Copy out each record that follows exactly, and omit any picture you find.

_Stored dataset items_

--- --- ---

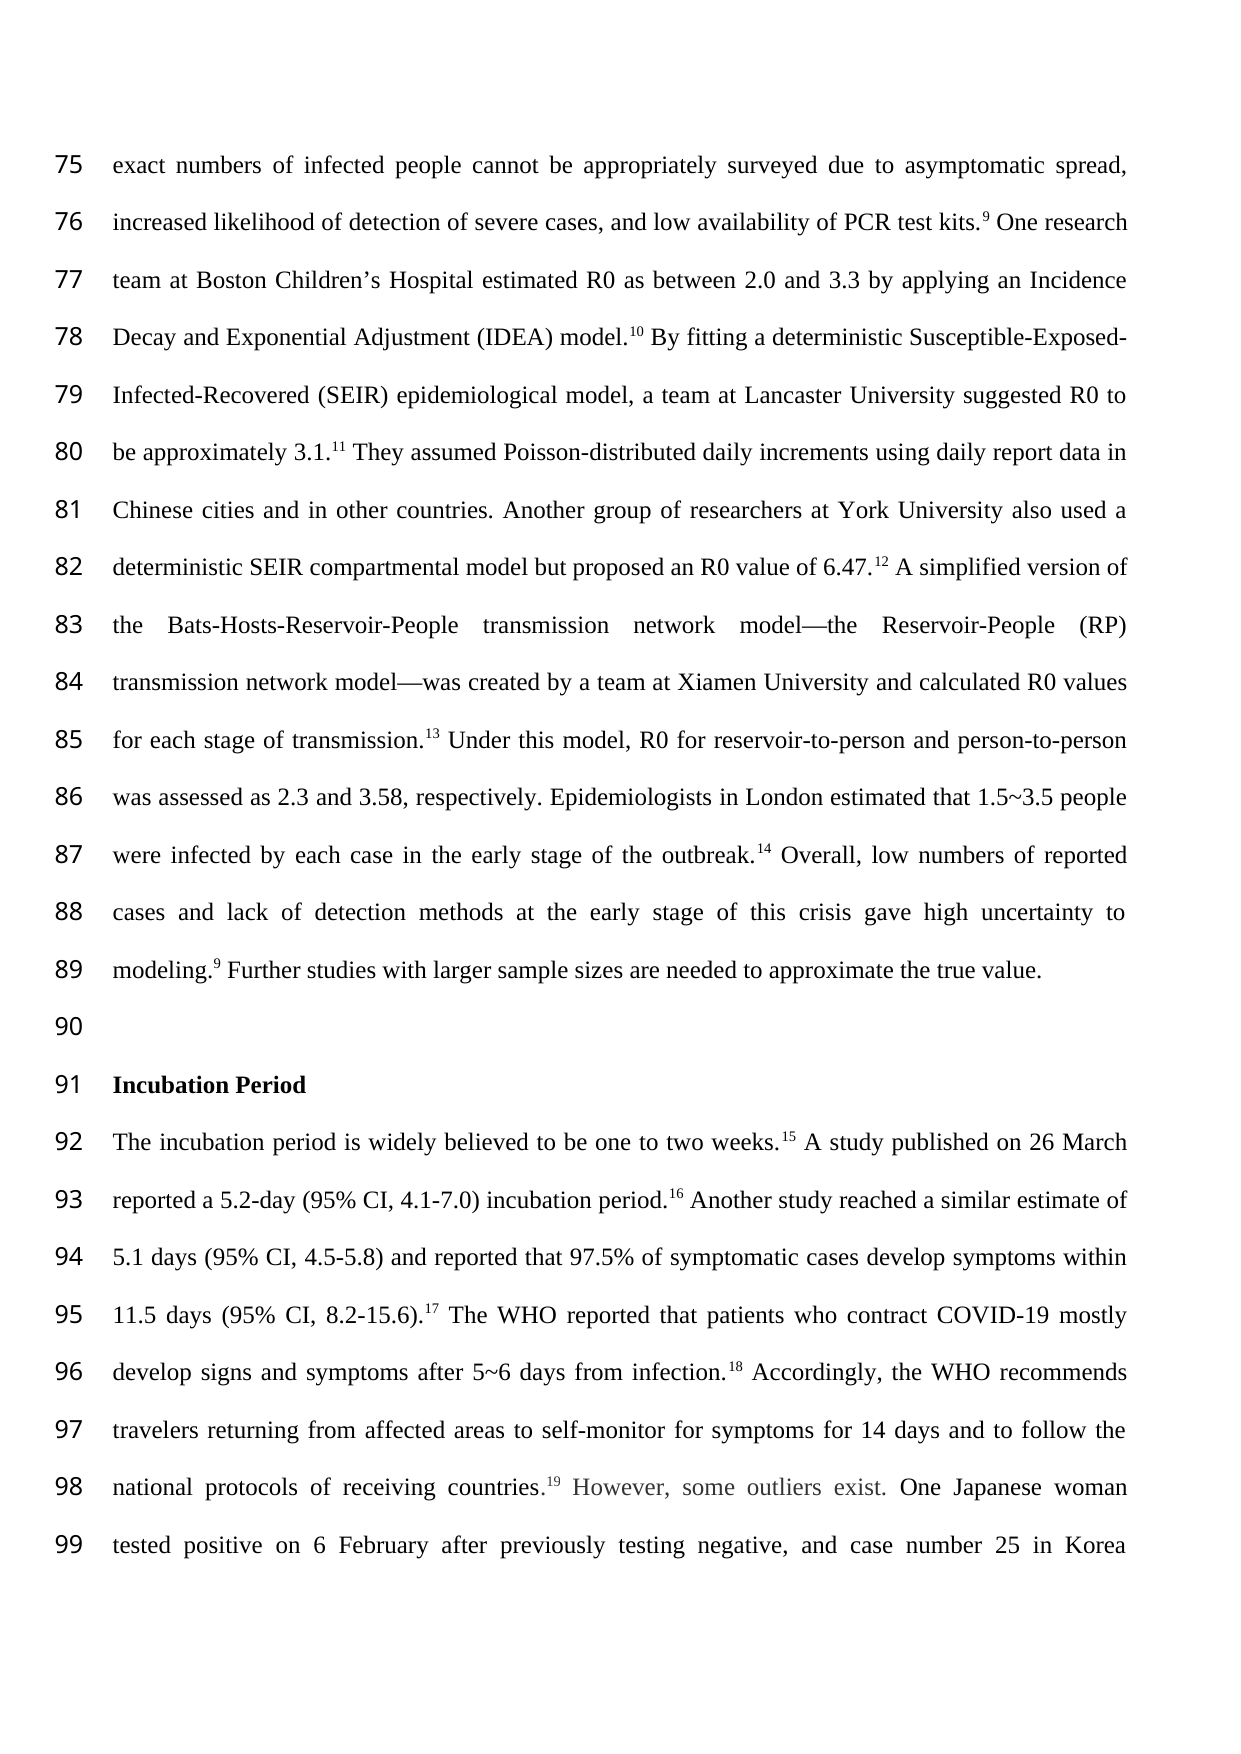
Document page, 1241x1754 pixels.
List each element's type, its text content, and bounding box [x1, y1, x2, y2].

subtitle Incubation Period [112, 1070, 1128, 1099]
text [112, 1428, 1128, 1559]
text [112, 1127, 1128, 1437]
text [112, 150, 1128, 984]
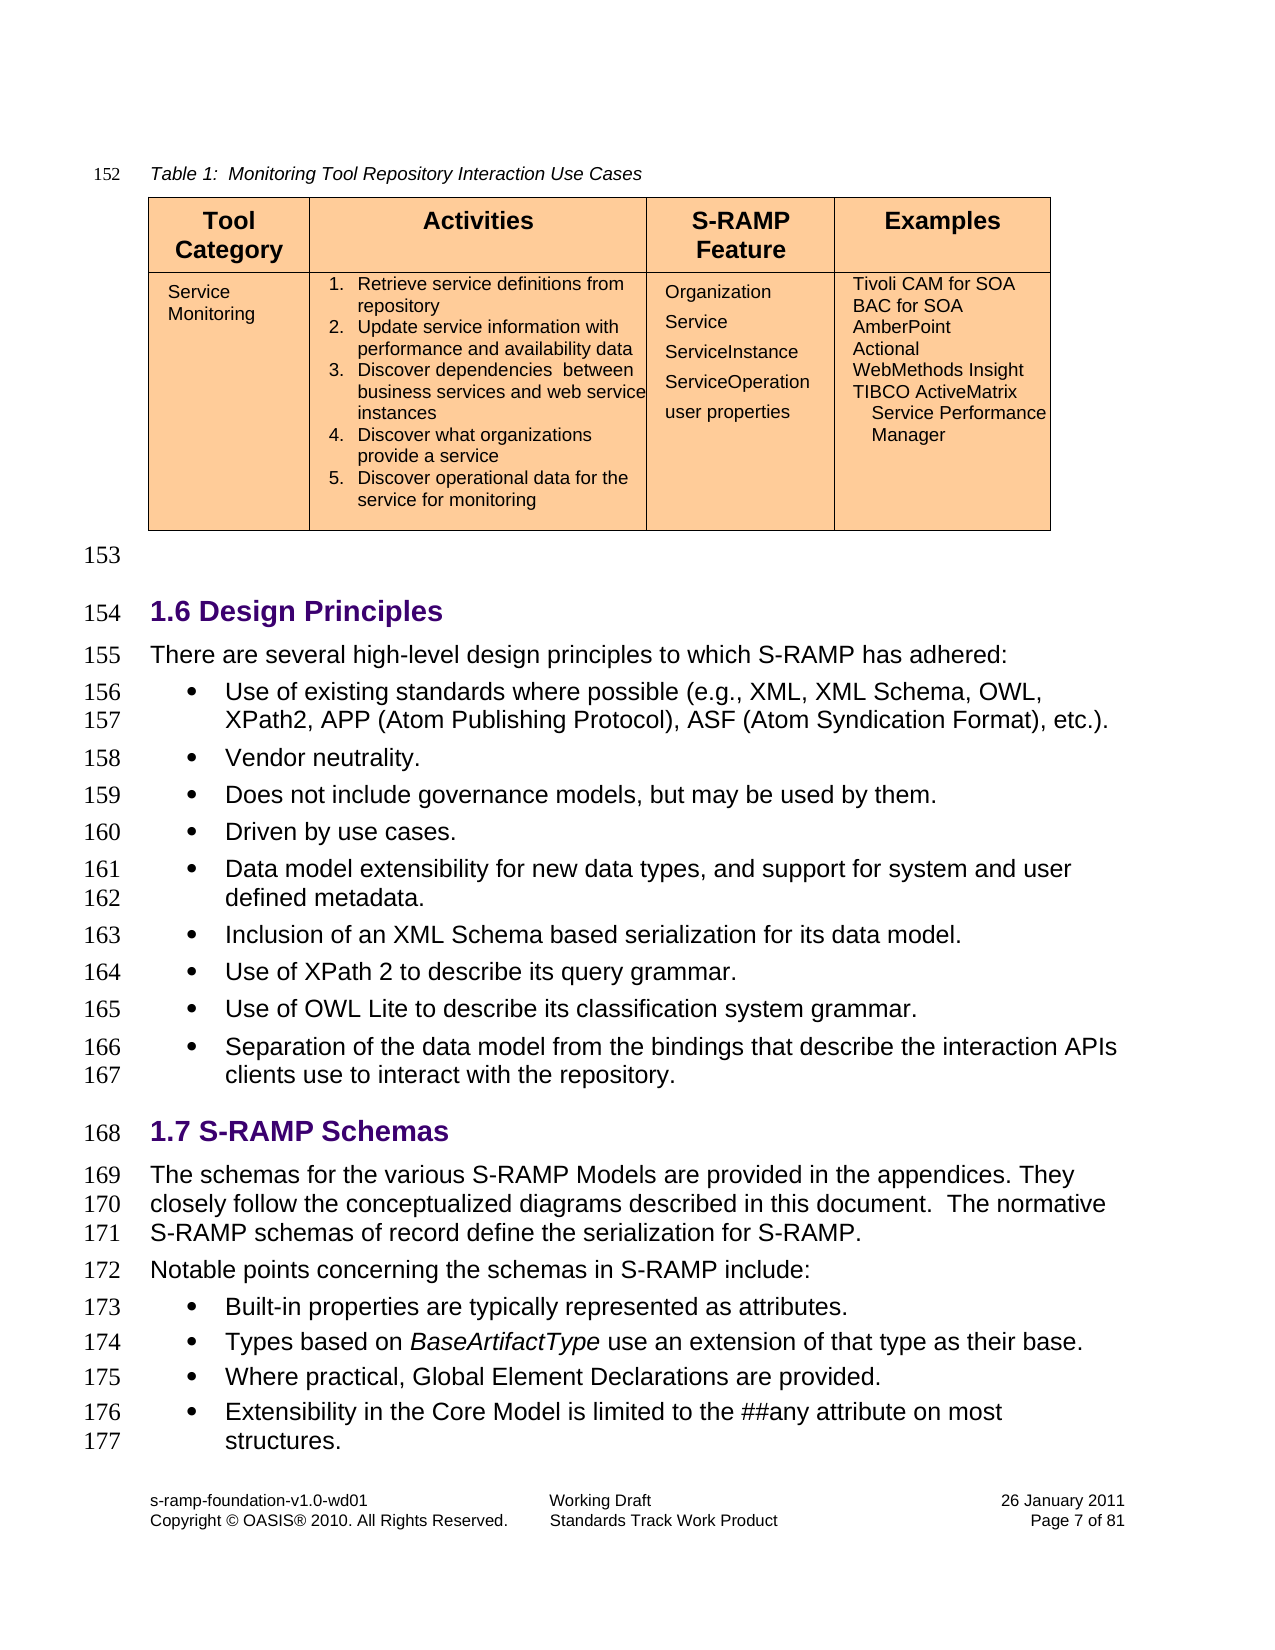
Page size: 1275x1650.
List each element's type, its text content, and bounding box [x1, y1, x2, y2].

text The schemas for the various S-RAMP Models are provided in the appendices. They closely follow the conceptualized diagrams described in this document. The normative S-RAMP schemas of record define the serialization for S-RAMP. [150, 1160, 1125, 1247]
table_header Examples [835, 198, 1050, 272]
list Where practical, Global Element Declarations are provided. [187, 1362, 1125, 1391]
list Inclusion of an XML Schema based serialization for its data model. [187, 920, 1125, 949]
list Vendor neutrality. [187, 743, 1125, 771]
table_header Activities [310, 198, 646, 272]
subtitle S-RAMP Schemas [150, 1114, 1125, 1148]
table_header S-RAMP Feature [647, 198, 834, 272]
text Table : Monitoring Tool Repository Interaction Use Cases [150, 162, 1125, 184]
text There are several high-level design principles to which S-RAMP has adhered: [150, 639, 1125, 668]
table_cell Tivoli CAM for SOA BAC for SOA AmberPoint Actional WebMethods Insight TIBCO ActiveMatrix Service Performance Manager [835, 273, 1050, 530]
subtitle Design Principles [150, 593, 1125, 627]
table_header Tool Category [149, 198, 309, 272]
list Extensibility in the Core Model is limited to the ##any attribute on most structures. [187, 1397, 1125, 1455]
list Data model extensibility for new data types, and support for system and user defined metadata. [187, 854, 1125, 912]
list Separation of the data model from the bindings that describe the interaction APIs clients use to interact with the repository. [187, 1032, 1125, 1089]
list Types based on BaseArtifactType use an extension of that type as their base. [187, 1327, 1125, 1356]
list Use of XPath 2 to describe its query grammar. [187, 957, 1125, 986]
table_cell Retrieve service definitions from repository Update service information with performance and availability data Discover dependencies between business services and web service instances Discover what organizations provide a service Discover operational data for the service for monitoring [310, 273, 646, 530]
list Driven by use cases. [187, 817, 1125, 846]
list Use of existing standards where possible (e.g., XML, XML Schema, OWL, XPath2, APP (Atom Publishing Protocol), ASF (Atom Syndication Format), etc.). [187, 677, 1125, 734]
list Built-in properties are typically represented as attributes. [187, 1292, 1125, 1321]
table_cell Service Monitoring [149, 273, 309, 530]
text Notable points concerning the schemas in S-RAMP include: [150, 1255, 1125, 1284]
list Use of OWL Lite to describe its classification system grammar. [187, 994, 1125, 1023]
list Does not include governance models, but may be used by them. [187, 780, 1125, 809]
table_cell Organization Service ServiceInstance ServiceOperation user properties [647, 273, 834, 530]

--- --- ---

_Expected answer_
Document page, 1241x1754 pixels.
List each element's type, its text content, and bounding box [x1, y1, x2, y2].

subtitle Incubation Period [112, 1070, 1128, 1099]
text [112, 1428, 1128, 1559]
text [112, 1127, 1128, 1437]
text [112, 150, 1128, 984]
Page size: 1275x1650.
List each element's type, its text content, and bounding box [x1, y1, x2, y2].

text The schemas for the various S-RAMP Models are provided in the appendices. They closely follow the conceptualized diagrams described in this document. The normative S-RAMP schemas of record define the serialization for S-RAMP. [150, 1160, 1125, 1247]
table_header Examples [835, 198, 1050, 272]
list Where practical, Global Element Declarations are provided. [187, 1362, 1125, 1391]
list Inclusion of an XML Schema based serialization for its data model. [187, 920, 1125, 949]
list Vendor neutrality. [187, 743, 1125, 771]
table_header Activities [310, 198, 646, 272]
subtitle S-RAMP Schemas [150, 1114, 1125, 1148]
table_header S-RAMP Feature [647, 198, 834, 272]
text Table : Monitoring Tool Repository Interaction Use Cases [150, 162, 1125, 184]
text There are several high-level design principles to which S-RAMP has adhered: [150, 639, 1125, 668]
table_cell Tivoli CAM for SOA BAC for SOA AmberPoint Actional WebMethods Insight TIBCO ActiveMatrix Service Performance Manager [835, 273, 1050, 530]
subtitle Design Principles [150, 593, 1125, 627]
table_header Tool Category [149, 198, 309, 272]
list Extensibility in the Core Model is limited to the ##any attribute on most structures. [187, 1397, 1125, 1455]
list Data model extensibility for new data types, and support for system and user defined metadata. [187, 854, 1125, 912]
list Separation of the data model from the bindings that describe the interaction APIs clients use to interact with the repository. [187, 1032, 1125, 1089]
list Types based on BaseArtifactType use an extension of that type as their base. [187, 1327, 1125, 1356]
list Use of XPath 2 to describe its query grammar. [187, 957, 1125, 986]
table_cell Retrieve service definitions from repository Update service information with performance and availability data Discover dependencies between business services and web service instances Discover what organizations provide a service Discover operational data for the service for monitoring [310, 273, 646, 530]
list Driven by use cases. [187, 817, 1125, 846]
list Use of existing standards where possible (e.g., XML, XML Schema, OWL, XPath2, APP (Atom Publishing Protocol), ASF (Atom Syndication Format), etc.). [187, 677, 1125, 734]
list Built-in properties are typically represented as attributes. [187, 1292, 1125, 1321]
table_cell Service Monitoring [149, 273, 309, 530]
text Notable points concerning the schemas in S-RAMP include: [150, 1255, 1125, 1284]
list Use of OWL Lite to describe its classification system grammar. [187, 994, 1125, 1023]
list Does not include governance models, but may be used by them. [187, 780, 1125, 809]
table_cell Organization Service ServiceInstance ServiceOperation user properties [647, 273, 834, 530]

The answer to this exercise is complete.